As for conservative institutions, let’s stop right there. What is a conservative institution? Name one, please. Flake quotes Gerson to the effect that conservative institutions “have abandoned the normal constraints of reason and compassion.” I will certainly man the barricades over that – hand me a flaming arrow; quick! – but first you’ve got to identify the enemy assault force for me. What are these “conservative institutions” that have abandoned reason and compassion?
Just a couple more.
There was a time when the leadership of the Congress from both parties felt an institutional loyalty that would frequently create bonds across party lines in defense of congressional prerogatives in a unified front against the White House, regardless of the president’s party. We do not have to go very far back to identify these exemplars—the Bob Doles and Howard Bakers and Richard Lugars of the Senate. Vigorous partisans, yes, but even more important, principled constitutional conservatives whose primary interest was in governing and making America truly great.
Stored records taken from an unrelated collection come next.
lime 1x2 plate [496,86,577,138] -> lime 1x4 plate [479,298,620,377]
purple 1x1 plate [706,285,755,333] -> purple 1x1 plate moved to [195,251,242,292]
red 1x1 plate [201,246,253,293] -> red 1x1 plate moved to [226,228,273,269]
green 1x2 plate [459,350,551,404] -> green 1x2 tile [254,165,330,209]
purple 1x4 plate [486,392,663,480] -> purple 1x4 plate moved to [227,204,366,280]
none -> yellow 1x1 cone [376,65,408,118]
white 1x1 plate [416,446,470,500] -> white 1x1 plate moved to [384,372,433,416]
Now there’s a tone-deaf passage. “Institutional loyalty” creating cross-party bonds in Congress? The Trump voters don’t think that’s a good thing. If you don’t get that yet, perhaps you never will. They see it as precisely the problem. Their representatives are more loyal to the institution than they are to their voters.
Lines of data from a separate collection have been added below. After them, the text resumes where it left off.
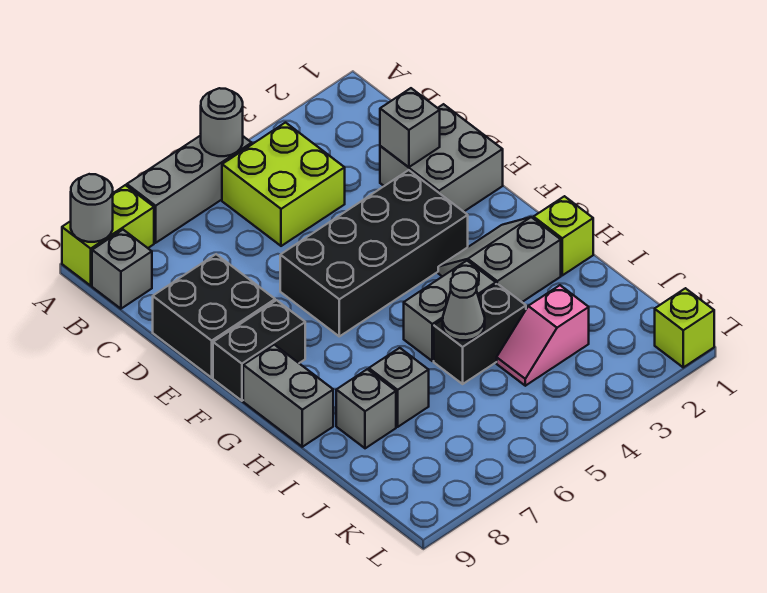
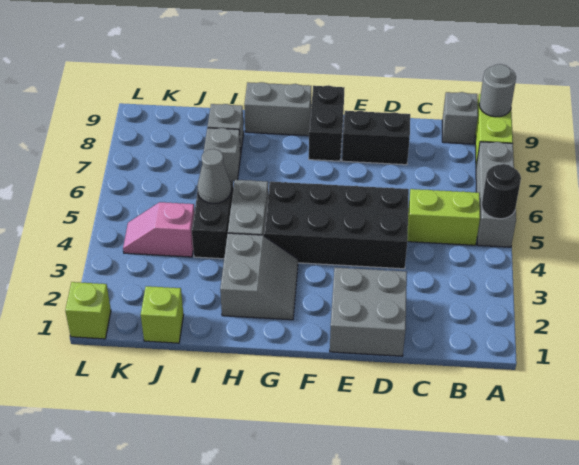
grey 1x1 round brick [201,88,243,156] -> black 1x1 round brick [482,164,521,219]
lime 2x2 brick [222,123,345,246] -> lime 1x2 brick [407,189,480,245]
grey 1x1 brick [380,88,440,167] -> none
black 2x2 brick [153,254,275,378] -> black 1x2 brick [342,111,410,165]
black 2x4 brick [280,170,468,336] -> black 2x4 brick turned to [264,182,409,269]
lime 1x1 brick [534,196,593,275] -> lime 1x1 brick moved to [141,286,184,343]
pink 1x2 slope [497,285,589,386] -> pink 1x2 slope turned to [123,202,194,257]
As for the great exemplars Bob Dole, Howard Baker, and Richard Lugar, we need not make fun of them or ignore their good qualities to acknowledge that the voters don’t think of them as heroes, but as journeymen in a largely undifferentiated Congress that has done nothing but increase spending and regulation for decades.
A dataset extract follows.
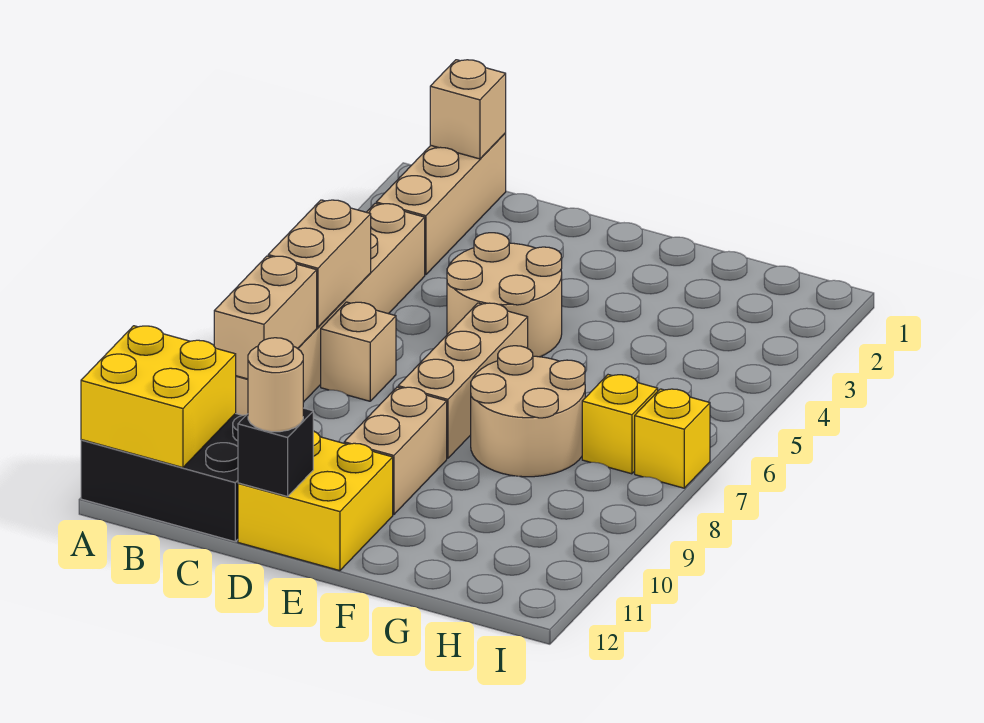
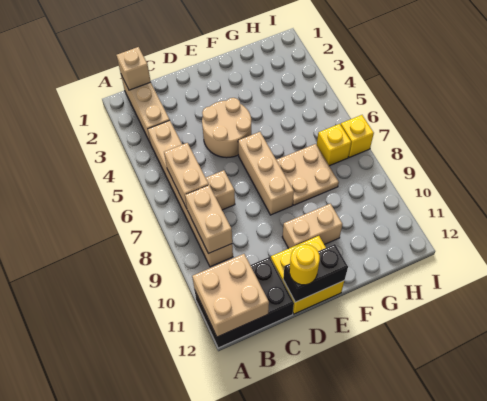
yellow 2x2 brick [81,326,236,468] -> tan 2x2 brick [192,254,269,337]
black 1x1 brick [238,408,313,496] -> black 1x2 brick [283,244,348,302]
tan 1x1 round brick [248,338,303,432] -> yellow 1x1 round brick [289,244,320,285]
tan 1x2 brick [344,387,447,514] -> tan 1x2 brick turned to [282,204,343,249]
tan 2x2 round brick [471,346,585,477] -> tan 2x2 plate [277,144,339,205]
But it becomes pointless to look for plain, declarative statements in the Flake op-ed. Last one, I promise:
If by 2017 the conservative bargain was to go along for the very bumpy ride because with congressional hegemony and the White House we had the numbers to achieve some long-held policy goals—even as we put at risk our institutions and our values—then it was a very real question whether any such policy victories wouldn’t be Pyrrhic ones. If this was our Faustian bargain, then it was not worth it. If ultimately our principles were so malleable as to no longer be principles, then what was the point of political victories in the first place?
This seems to mean that using the Republican majority in both houses to repeal Obamacare, with a Republican White House at last to sign and seal it, would be a Pyrrhic victory. And a Faustian bargain, to boot.
Hmm. Although well-meaning people can disagree on what’s Pyrrhic (if not so much on what’s Faustian), this is about as self-defeating as it gets. If your purpose in politics is not to implement your agenda when the voters have awarded you a majority across the board, what the heck are you doing in politics?
How can it possibly be a sign of overly malleable principles, to propose voting for the change you stood for, once you’ve been given the opportunity to do it? To a normal person, that sounds like keeping a promise.
It’s high-flown defeat-talk like this that has driven millions of Americans to give up on old-consensus Republicans and turn to Trump.
In one sense, it could be praiseworthy that Flake ranges himself among the culpable. He speaks throughout of how “we conservatives” have screwed things up – and I agree there’s a case to be made for that.
But the more he expands on what “we conservatives” have done, the more the question grows in my mind: “What you mean ‘we,’ keemosabe?”